A mini blog for Christmas..........Dec 29th
    For about 35 years my wife has catered at Christmas for an assortment of mothers, mothers in law, aunts, aunts friends, brothers, our girls and me. (Although I have always helped with the washing up.)
This year, now that we are getting old, we have been invited to spend Christmas at daughter Lucy's family home in Cheadle Hulme which is possibly in Cheshire but is definitely south Manchester.
On Christmas Eve I played football with my grandson and his dad on a local, very muddy field. My jeans were well coated and being me I had not taken any others so I was dispatched, wearing a pair of tracky b's, to the local retail park, with help, or they would have been wrong, to buy another pair.
 Christmas day started as it normally does with small children, opening a stocking and feverishly tearing paper from presents, the most popular being a thing called fungus mungus which reminded me in a roundabout way of the film Soylent Green.
Christmas dinner was a great family affair, Ken and Yvonne, (Mark's parents), wife Kathleen, daughter Kate, daughter Lucy, son in law Mark, Alex the grandchild and me.
                                  Some of us tucking in. Some of us had traditional turkey, the vegetarians had an amazing looking home made vegetable pie and for sweet we had a fine Christmas pud, or apple crumble.
                                      Making a gingerbread house
                                       And ginger bread letters
We had dined quite late in the day, so the rest of the evening was spent playing fun games like "Who am I?"
On Boxing Day it was agreed that we would take advantage of the bright weather and visit Lyme Park, the ancestral home and hunting area of the Legh family who seem to have run the place from the conquest until 1946 when it was handed over to the National Trust.
            No blog without a car park. This is at Lyme Park, the largest house in Cheshire and very popular too for family walks.
We strode out manfully in the wind, walking across moors and through woodland. Fascinating views across distant Manchester and its airport, the Derbyshire Peak District National Park.
                   S W M B O boots up
                  Lyme Park House, the largest house in Cheshire
                       A hunting lodge, apparently
                    Thumbs up, we are nearly back at the cars.
A fairly ordinary looking gate but look closely at the blue disc.
One for the yet to be published book on gate fastenings of the north of England.
The following day we indulged in an even more interesting walk. As a small child I was brought up near the Leeds Liverpool canal, from being five to twenty I lived near the Lancaster Canal which, before it was cut by the M6 motorway, ran from Preston to Kendal. Canals and their banks,especially out in the country, were wonderful playgrounds and, living in the north east of England, I actually miss them. Good for walking, fishing, canoeing and throwing stones by children, nowadays canals seem to be used solely by boat owners and holiday makers. Today's stroll was along the banks of the Macclesfield canal, it had nearly everything, a tow path, bridges and pubs. (But not one of those clever bridges designed so that the horse could cross from one side to the other without the tow rope being removed.                                                                                                                                     

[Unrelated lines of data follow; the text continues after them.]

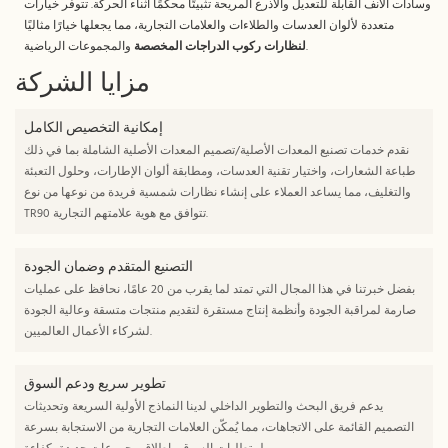
وسادات الأنف القابلة للتعديل والأذرع المريحة تثبيتًا محكمًا أثناء الحركة. تتوفر خيارات
متعددة لألوان العدسات والطلاءات والعلامات التجارية، مما يجعلها خيارًا مثاليًا
والمجموعات الرياضية.
لنظارات ركوب الدراجات المخصصة
مزايا الشركة
إمكانية التخصيص الكامل
نقدم خدمات تصنيع المعدات الأصلية/تصميم المعدات الأصلية الشاملة بما في ذلك
طباعة الشعارات، واختيار تقنية العدسات، ومطابقة ألوان الإطارات، وحلول التعبئة
والتغليف، مما يساعد العملاء على إنشاء نظارات شمسية فريدة من نوعها من نوع
TR90 تتوافق مع هوية علامتهم التجارية.
التصنيع المتقدم وضمان الجودة
بفضل خبرتنا في هذا المجال التي تمتد لما يقرب من 20 عامًا، نحافظ على عمليات
صارمة لمراقبة الجودة وأنظمة إنتاج مستقرة لتقديم منتجات متسقة وعالية الجودة
لشركاء الأعمال العالميين.
تطوير سريع ودعم السوق
يدعم فريق البحث والتطوير الداخلي لدينا النماذج الأولية السريعة وتحديثات
التصميم القائمة على الاتجاهات، مما يُمكّن العلامات التجارية من الاستجابة بسرعة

                   The Miners Arms, beer, food and coffee for the drivers.



                          Views on the Macclesfield Canal. Memories! ( I await comment from anonymous)

And on the 28th of December we walked to and round Bramhall Park, another ancient home and now a setting for weddings and functions. Also a popular place for a family Christmas stroll.
The ladies in my life, Lucy, Kathleen, Kate. The Tudor pile behind is Bramhall Hall where Lucy got married.
All short walks and all very enjoyable but not weight reducing, I managed to put on 5 pounds but that will go with a return to gadgie walks. Happy New Year to all.